[Excerpts from a dataset]

--

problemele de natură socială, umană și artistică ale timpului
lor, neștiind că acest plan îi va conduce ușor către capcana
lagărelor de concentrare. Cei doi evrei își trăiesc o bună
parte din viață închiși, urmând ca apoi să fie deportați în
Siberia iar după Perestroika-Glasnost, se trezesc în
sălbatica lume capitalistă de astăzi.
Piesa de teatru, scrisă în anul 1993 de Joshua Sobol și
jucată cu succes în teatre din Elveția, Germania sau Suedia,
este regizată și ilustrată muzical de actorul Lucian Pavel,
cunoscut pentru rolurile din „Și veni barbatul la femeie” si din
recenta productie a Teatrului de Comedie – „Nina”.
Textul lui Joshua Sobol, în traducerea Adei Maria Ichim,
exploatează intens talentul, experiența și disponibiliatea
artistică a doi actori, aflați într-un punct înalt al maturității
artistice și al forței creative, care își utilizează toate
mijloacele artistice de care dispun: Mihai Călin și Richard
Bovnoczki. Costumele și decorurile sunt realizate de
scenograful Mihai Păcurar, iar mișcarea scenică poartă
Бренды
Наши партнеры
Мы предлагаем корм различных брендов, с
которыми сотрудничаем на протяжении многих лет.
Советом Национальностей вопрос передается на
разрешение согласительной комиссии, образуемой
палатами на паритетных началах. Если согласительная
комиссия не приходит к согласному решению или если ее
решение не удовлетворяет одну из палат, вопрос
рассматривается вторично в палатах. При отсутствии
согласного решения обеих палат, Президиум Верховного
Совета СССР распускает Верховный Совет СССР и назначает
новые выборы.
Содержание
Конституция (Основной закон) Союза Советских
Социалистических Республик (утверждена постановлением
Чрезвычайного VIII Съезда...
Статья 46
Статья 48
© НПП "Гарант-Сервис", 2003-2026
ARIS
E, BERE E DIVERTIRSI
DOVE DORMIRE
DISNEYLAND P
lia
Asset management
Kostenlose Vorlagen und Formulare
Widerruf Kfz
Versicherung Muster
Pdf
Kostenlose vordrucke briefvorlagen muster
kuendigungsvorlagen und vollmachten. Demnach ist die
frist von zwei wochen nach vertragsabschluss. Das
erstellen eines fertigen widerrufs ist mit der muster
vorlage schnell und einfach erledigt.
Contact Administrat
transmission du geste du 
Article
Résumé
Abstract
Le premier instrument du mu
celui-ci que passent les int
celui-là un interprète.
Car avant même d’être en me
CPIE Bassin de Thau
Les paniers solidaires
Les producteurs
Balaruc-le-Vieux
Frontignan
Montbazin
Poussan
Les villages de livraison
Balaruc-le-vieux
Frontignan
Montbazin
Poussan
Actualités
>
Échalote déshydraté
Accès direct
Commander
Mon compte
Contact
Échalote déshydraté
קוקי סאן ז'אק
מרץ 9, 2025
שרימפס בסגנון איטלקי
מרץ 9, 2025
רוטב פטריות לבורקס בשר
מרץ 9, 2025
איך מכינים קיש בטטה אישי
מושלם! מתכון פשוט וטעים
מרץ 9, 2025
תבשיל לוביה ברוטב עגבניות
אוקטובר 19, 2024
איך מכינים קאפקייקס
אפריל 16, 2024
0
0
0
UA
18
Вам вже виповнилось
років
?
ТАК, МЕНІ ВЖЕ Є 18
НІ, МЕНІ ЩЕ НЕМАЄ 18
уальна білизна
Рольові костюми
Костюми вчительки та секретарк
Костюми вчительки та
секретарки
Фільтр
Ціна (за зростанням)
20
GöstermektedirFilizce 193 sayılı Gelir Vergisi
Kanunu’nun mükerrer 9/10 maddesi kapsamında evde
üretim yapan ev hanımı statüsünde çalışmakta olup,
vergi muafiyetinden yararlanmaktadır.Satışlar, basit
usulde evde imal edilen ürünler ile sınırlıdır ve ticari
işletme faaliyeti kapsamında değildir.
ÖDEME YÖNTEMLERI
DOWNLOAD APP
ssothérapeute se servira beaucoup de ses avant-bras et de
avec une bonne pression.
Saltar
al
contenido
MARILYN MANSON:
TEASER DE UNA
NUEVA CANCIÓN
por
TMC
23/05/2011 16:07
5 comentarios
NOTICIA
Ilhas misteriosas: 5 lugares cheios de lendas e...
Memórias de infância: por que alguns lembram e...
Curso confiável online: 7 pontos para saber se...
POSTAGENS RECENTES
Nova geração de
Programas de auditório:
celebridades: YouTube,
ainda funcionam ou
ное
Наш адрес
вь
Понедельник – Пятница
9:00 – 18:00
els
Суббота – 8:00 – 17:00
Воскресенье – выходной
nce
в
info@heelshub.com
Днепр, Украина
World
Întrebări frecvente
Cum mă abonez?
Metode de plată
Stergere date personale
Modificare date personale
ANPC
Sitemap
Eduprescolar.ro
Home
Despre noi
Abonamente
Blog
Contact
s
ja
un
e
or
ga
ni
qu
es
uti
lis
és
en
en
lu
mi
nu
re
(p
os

--

*Exercise prompt*
All lines of the records above that carry the word "Mihai" should be listed.

*Solved problem*
mijloacele artistice de care dispun: Mihai Călin și Richard
scenograful Mihai Păcurar, iar mișcarea scenică poartă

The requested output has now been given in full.